__Instruction__. Your answer should hold the data exactly as given, minus any picture.

[Start of Attachment]

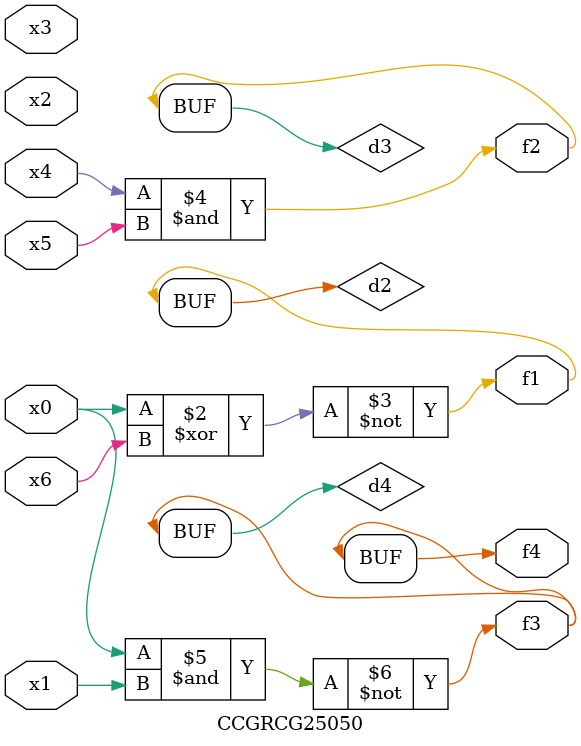
<source format=v>
module CCGRCG25050(
	input x0, x1, x2, x3, x4, x5, x6,
	output f1, f2, f3, f4
);

	wire d1, d2, d3, d4;

	nor (d1, x0);
	xnor (d2, x0, x6);
	and (d3, x4, x5);
	nand (d4, x0, x1);
	assign f1 = d2;
	assign f2 = d3;
	assign f3 = d4;
	assign f4 = d4;
endmodule

</source>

[End of Attachment]

__Answer box__.
<source format=v>
module CCGRCG25050(
	input x0, x1, x2, x3, x4, x5, x6,
	output f1, f2, f3, f4
);

	wire d1, d2, d3, d4;

	nor (d1, x0);
	xnor (d2, x0, x6);
	and (d3, x4, x5);
	nand (d4, x0, x1);
	assign f1 = d2;
	assign f2 = d3;
	assign f3 = d4;
	assign f4 = d4;
endmodule

</source>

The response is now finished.